Cette Madeleine Swann entrave non seulement  le jeu de Daniel Craig mais affaiblit la crédibilité du personnage de Bond en diluant l’impact sur le spectateur des dernières scènes et de la dernières apparition du héros, gommées par sa non présence, son non-jeu qui fait baisser la tension du film, rend insipide et même insupportable la dernière séquence, comme elle rendait  peu crédible leurs retrouvailles dans le chalet dans la neige où elle s’était réfugiée.

Si Craig est à la hauteur du grand final et du rôle, la Madeleine face à lui est insipide et inexistante.  Aussi bouleversante qu’une motte de beurre en train de fondre dans une tasse de thé. Elle fige la fin du film.

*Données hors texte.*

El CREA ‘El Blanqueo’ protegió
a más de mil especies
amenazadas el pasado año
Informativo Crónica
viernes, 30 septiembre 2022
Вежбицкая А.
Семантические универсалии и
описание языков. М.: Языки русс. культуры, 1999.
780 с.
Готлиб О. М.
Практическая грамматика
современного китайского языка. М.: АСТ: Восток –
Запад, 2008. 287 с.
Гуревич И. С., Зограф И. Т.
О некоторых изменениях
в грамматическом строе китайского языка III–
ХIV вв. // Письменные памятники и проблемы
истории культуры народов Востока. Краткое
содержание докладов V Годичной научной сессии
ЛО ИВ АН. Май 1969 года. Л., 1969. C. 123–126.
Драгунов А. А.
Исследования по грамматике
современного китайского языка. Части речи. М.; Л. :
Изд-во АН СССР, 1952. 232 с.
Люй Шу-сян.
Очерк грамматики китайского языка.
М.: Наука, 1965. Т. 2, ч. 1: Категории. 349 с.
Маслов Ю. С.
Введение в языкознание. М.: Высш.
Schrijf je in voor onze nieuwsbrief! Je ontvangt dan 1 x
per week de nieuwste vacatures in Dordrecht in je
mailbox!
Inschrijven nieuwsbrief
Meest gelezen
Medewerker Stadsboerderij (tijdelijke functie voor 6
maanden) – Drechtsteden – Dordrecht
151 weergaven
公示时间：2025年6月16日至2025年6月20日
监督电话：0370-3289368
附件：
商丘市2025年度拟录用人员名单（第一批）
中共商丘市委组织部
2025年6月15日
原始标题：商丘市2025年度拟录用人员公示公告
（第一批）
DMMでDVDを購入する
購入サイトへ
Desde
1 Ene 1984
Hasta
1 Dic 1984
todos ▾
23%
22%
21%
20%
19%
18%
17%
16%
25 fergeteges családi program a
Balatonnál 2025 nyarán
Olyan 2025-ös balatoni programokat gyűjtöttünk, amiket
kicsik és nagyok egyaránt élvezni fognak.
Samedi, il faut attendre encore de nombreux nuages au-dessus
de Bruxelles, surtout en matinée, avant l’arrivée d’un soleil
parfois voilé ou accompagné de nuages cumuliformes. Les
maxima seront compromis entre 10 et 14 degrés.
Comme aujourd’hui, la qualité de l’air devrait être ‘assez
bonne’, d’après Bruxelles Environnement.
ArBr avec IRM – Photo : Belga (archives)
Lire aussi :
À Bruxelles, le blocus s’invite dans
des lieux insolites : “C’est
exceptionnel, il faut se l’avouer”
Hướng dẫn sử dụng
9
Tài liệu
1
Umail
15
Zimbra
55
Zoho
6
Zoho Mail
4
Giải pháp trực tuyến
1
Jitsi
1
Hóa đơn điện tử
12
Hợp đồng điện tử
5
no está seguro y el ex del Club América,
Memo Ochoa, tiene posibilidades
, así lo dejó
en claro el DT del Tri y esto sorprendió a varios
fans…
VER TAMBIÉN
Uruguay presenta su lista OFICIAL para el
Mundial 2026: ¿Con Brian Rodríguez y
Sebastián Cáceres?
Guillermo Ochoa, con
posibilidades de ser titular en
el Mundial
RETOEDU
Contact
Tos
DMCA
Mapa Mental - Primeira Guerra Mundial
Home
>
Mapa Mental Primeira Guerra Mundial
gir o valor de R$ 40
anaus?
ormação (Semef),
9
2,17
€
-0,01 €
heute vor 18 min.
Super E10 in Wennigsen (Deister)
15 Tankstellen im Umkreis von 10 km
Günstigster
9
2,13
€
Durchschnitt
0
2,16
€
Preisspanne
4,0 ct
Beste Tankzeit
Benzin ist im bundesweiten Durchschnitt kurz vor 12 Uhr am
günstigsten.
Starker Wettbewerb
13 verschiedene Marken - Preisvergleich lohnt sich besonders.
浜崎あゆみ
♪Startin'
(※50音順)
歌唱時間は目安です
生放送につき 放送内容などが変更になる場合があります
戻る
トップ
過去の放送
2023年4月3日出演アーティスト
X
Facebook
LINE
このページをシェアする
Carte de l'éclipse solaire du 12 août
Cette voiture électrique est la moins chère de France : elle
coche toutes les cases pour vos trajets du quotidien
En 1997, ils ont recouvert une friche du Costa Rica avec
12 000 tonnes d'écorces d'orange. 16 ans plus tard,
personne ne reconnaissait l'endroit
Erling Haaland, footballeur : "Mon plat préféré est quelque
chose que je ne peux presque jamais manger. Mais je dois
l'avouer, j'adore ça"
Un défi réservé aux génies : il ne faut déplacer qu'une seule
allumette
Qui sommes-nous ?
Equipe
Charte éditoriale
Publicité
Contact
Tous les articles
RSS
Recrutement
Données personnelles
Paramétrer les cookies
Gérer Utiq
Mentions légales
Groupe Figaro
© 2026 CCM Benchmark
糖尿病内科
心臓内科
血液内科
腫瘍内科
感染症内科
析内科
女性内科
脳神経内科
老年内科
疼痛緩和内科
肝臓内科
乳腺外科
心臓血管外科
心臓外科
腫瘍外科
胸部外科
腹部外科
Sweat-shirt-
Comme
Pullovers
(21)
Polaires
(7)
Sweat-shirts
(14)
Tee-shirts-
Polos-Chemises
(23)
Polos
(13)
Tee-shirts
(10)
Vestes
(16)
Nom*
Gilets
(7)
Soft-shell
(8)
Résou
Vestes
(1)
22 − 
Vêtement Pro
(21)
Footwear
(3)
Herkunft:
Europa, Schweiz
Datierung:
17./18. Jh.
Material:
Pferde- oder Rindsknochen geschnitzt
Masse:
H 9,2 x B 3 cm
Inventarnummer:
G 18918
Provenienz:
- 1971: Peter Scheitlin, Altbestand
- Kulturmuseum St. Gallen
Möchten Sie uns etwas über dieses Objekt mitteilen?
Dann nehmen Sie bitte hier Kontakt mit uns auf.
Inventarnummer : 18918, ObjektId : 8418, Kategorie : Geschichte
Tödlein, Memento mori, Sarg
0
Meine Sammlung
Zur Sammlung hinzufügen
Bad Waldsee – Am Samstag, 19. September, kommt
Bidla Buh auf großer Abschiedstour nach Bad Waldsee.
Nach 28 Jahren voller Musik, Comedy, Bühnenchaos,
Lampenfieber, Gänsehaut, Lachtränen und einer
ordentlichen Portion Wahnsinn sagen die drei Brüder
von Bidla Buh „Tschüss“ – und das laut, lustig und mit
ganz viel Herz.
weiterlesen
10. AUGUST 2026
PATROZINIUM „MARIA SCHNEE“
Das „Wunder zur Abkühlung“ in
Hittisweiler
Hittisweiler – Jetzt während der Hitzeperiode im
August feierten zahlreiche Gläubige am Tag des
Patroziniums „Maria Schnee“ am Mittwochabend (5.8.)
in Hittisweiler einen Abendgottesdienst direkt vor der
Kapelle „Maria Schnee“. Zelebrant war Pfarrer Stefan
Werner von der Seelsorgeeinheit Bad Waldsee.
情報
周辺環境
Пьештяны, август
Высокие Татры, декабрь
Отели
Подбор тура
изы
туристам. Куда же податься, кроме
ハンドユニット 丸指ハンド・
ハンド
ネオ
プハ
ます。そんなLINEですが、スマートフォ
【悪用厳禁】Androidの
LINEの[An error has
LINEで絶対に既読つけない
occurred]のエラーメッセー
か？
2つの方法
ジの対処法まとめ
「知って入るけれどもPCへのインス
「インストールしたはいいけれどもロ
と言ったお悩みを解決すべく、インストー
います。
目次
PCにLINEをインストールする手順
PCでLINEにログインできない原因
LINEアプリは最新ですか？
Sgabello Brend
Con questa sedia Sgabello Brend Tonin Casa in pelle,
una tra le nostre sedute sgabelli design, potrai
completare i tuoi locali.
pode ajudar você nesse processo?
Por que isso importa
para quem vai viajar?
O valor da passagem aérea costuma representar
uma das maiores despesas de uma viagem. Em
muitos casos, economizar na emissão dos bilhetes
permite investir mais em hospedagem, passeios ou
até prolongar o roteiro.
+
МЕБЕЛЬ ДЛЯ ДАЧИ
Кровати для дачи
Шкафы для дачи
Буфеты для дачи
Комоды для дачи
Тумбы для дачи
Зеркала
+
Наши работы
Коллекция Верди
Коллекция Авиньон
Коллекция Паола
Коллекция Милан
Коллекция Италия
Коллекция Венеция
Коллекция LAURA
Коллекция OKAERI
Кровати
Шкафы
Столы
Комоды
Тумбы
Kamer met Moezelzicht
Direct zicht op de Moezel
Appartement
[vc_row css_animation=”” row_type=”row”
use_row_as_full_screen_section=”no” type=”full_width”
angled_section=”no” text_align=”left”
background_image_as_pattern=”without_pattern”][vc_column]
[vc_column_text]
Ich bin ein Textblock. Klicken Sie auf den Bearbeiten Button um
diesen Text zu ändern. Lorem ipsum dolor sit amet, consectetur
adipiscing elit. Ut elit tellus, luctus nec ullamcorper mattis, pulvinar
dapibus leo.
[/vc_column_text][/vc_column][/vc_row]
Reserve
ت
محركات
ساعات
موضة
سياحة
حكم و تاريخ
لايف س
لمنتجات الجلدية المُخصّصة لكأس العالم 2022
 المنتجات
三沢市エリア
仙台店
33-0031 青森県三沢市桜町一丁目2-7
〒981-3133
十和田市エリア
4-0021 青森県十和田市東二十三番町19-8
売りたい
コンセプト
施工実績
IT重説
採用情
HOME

Dans les dernières minutes le drame atteint son paroxysme,  la mission et les sentiments personnels de Bond s’enchevêtrent, complexifiant son action, mais lui donnant en même temps une double motivation pour se battre jusqu’au dernier souffle.  Là où 007 et l’amant de Madeleine, le héros et l’homme se  fondent  en un seul et même être qui portent l’issue de l’action au travers d’un double combat ouvrant sur le grand final, on attendait des adieux bouleversants entre LE héros iconique James Bond 007 et la femme aimée qui devait alors exprimer de façon déchirante la passion qui la liait à lui et donner ainsi un sens à son sacrifice : une séquence inoubliable du 7ème art, une scène d’amour sublime digne d’une tragédie des Atrides en des temps modernes, qui auraient apporté à la série une nouvelle dimension et aux cinéphiles un souvenir inoubliable.

Il y n’y eut pas de dialogue. Seul un monologue dans un final dantesque. Une autre façon de tuer James Bond. Mais comme on le sait, les héros heureusement sont immortels.

Adieu James Bond. Adieu Daniel Craig. On vous a beaucoup aimés. On ne vous oubliera jamais.